━━ Sección del documento ━━

Libia, con guerra y virus

El mariscal Jalifa Haftar

Libia no es el único país donde la guerra continúa sin importar la incidencia que pueda tener el coronavirus en la población civil. Pero sí es un punto estratégico para que los intereses cruzados de multitud de actores prevalezcan ante la necesidad de prevención y atención sanitarias para enfrentar los duros efectos de la pandemia. La intervención turca ha contribuido a empeorar la situación con el envío de mercenarios sirios que son adiestrados en campos de entrenamiento del sur de Turquía, así como de efectivos de sus Fuerzas Armadas y todo tipo de armamento. 

Los drones turcos se han convertido en una de las mejores armas que utilizan las fuerzas que tratan de evitar la caída de la capital, Trípoli, en manos del Ejército Nacional libio (LNA), encabezado por el mariscal Jalifa Haftar. Este enclave y la ciudad de Misrata son los últimos objetivos que le quedan al mariscal Haftar para controlar todo el país frente al Gobierno de Acuerdo Nacional (GNA), liderado por Fayez Sarraj, apoyado por diversas milicias paramilitares, algunas de ellas relacionadas con organizaciones terroristas. 

La ofensiva que inició hace un año el mariscal Haftar para completar su control total del país, ahora tiene bajo su mando el 85% del territorio libio, incluidos los principales pozos de petróleo y los centros de refino y comercialización, se ha visto contrarrestada por los efectivos turcos, donde los drones tienen un protagonismo especial junto con los sistemas antiaéreos. En medio de ataques y contrataques, la población civil sufre los intensos bombardeos junto con el miedo a que un brote de coronavirus empeore aún más su situación. Según las zonas, las casas sufren cortes de electricidad, con lo que los frigoríficos dejan de funcionar y se estropea la comida y cortes del suministro de agua con lo que la higiene deja mucho que desear. Las consecuencias podrían ser desastrosas porque los hospitales y centros de asistencia ya están saturados por los efectos de la guerra. Se han establecido medidas restrictivas por el coronavirus que tienen el efecto negativo de impedir el acceso de ayuda humanitaria y el movimiento del personal médico. 

Las iniciativas de alto el fuego o las reuniones en Suiza o Berlín buscando una solución política entre las partes no han tenido éxito. Los acuerdos alcanzados en la localidad marroquí de Skhirat en 2015 han sido superados por la cruda realidad. Hace pocos días, el presidente de Estados Unidos, Donald Trump, y el presidente francés, Emmanuel Macron, expresaron su preocupación por el empeoramiento de la situación en Libia por la injerencia extranjera.

━━━

* **Ejercicio A**
Indica si cada afirmación coincide con el texto sobre Libia, contestando sí o no y citando literalmente las palabras que lo deciden: (i) Haftar controla el 85 % del territorio libio; (ii) los mercenarios sirios se adiestran en campos del sur de Turquía; (iii) las reuniones en Suiza o Berlín lograron una solución política.
* **Ejercicio B**
Según el texto sobre Libia, ¿por qué las consecuencias de un brote de coronavirus podrían ser desastrosas? Responde en una a tres oraciones.
* **Ejercicio C**
Copia del texto sobre Libia el pasaje que empieza en "Las iniciativas de" y termina en "la injerencia extranjera.".
Las filas proceden de otra fuente.

━━ Datos mostrados ━━

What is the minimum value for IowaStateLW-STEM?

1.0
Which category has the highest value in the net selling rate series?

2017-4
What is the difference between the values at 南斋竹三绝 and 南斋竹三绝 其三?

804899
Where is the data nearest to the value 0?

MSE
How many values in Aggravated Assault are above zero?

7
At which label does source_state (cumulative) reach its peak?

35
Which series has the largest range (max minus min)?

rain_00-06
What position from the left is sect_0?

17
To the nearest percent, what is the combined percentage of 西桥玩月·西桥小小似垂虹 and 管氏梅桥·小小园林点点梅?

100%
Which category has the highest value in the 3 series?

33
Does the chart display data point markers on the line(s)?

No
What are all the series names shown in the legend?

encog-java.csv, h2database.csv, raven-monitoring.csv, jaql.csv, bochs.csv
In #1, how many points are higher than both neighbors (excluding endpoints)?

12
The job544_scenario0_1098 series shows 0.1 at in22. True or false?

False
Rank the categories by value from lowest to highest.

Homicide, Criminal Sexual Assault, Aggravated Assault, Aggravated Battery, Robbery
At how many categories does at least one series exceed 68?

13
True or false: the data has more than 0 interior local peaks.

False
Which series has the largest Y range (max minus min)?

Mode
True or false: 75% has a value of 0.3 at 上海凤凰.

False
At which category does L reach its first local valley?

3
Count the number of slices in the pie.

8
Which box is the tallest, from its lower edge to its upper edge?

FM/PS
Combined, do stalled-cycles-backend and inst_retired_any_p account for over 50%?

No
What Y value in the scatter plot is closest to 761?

━━━

* **Respuesta escrita A**
(i) Sí: "ahora tiene bajo su mando el 85% del territorio libio".
(ii) Sí: "son adiestrados en campos de entrenamiento del sur de Turquía".
(iii) No: "no han tenido éxito".

* **Respuesta escrita B**
Podrían ser desastrosas porque los hospitales y centros de asistencia ya están saturados por los efectos de la guerra.

* **Respuesta escrita C**
Las iniciativas de alto el fuego o las reuniones en Suiza o Berlín buscando una solución política entre las partes no han tenido éxito. Los acuerdos alcanzados en la localidad marroquí de Skhirat en 2015 han sido superados por la cruda realidad. Hace pocos días, el presidente de Estados Unidos, Donald Trump, y el presidente francés, Emmanuel Macron, expresaron su preocupación por el empeoramiento de la situación en Libia por la injerencia extranjera.